Right over the other side of London, Uxbridge is in zone 6, at the end of the Uxbridge branch of both the Piccadilly and Metropolitan Lines and I think it fair to say that it is one of the most splendid stations on the tube network.
Uxbridge station was designed by Charles Holden (who was responsible for designing many Underground stations in the 1920s and 30s, as well as the London Underground Headquarters at 55 Broadway in London) it really is an impressive building. Many people also compare it to the station he designed at Cockfosters, which is at the other end of the Piccadilly Line.
There are so many things to look out for when you visit Uxbridge and it is really worth a trip to the end of the line if you’re a fan of anything tube related. The ticket hall area has some lovely stained glass that catches the light on a sunny day.

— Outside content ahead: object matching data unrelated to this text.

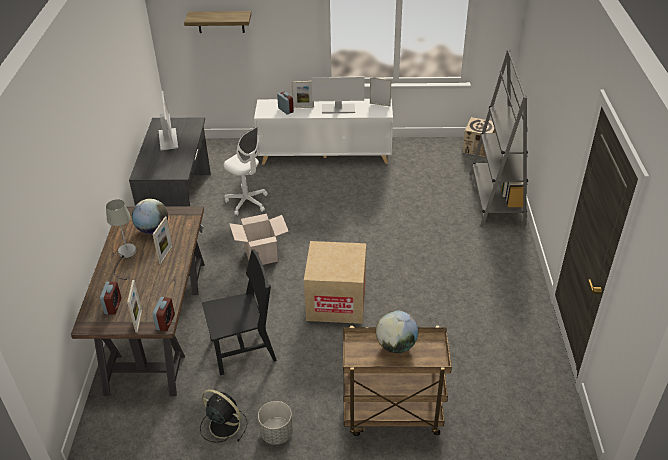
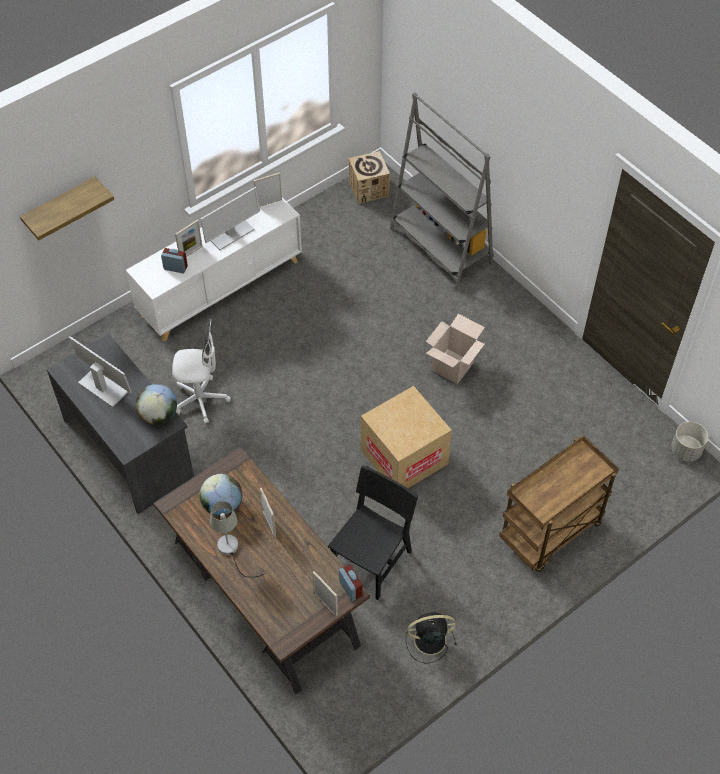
camera: 40 degrees left, 15 degrees up
(113, 306) = (285, 607): alarm clock -> none
(261, 256) = (284, 454): cardboard box -> cardboard box (452, 366)
(277, 433) = (478, 614): grey planter -> grey planter (686, 450)
(396, 346) = (558, 477): globe -> globe (159, 415)

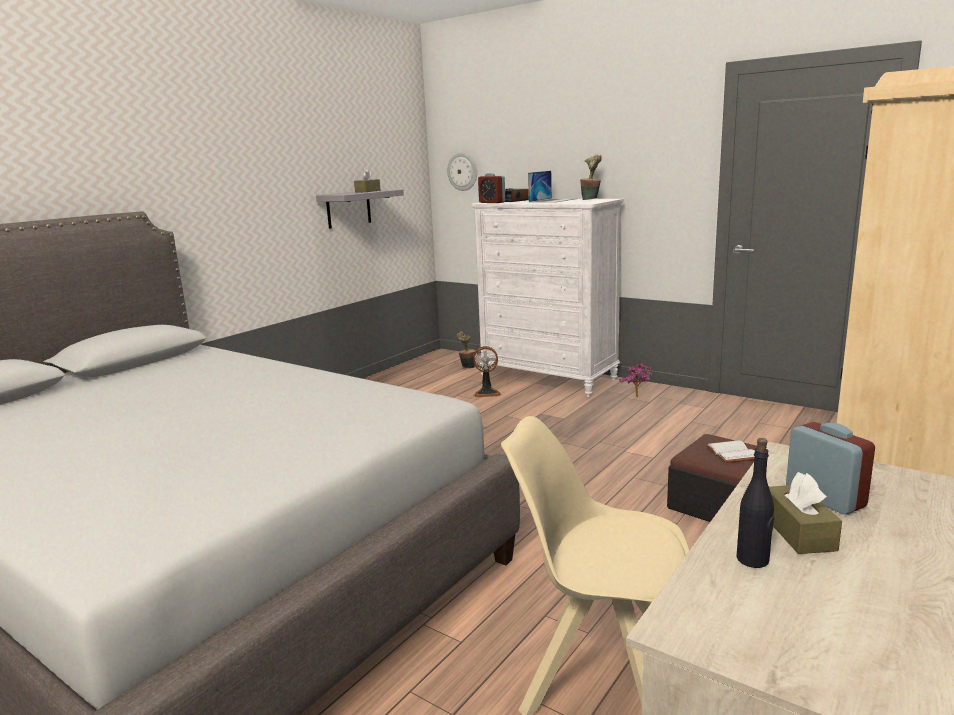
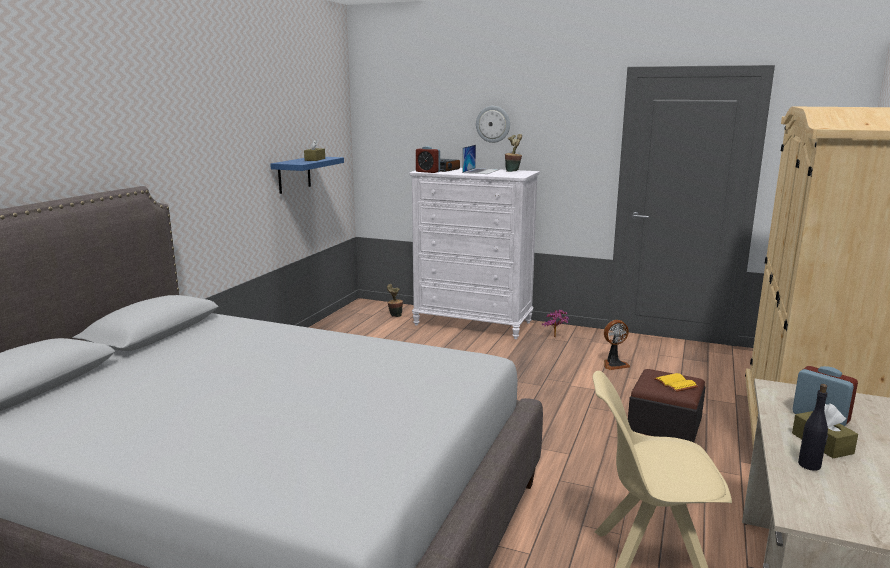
camera: 15 degrees left, 0 degrees up
(348, 209) = (294, 174): grey shelf -> blue shelf
(462, 171) = (386, 140): wall clock -> wall clock (493, 124)
(487, 393) = (427, 339): fan -> fan (614, 364)
(730, 453) = (674, 384): white book -> yellow book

You can also spot an old buffet sign in the ticket hall, which leads you to what is now a thoroughly decent cafe that serves a very good all day breakfast and mug of tea.
In addition to old fashioned light up train indicators you should also seek out the preserved old cigarette machines outside what is still a newsagent at the entrance to the ticket hall from the forecourt.
These really are something that you just wouldn’t see today and it’s beautiful to see that they are still there.
After passing through the ticket hall towards the trains, there is a large concrete canopy over the tracks and with the high up windows it gives it almost a cathedral type of feel. It’s no surprise therefore that the station buildings have Grade II listed status.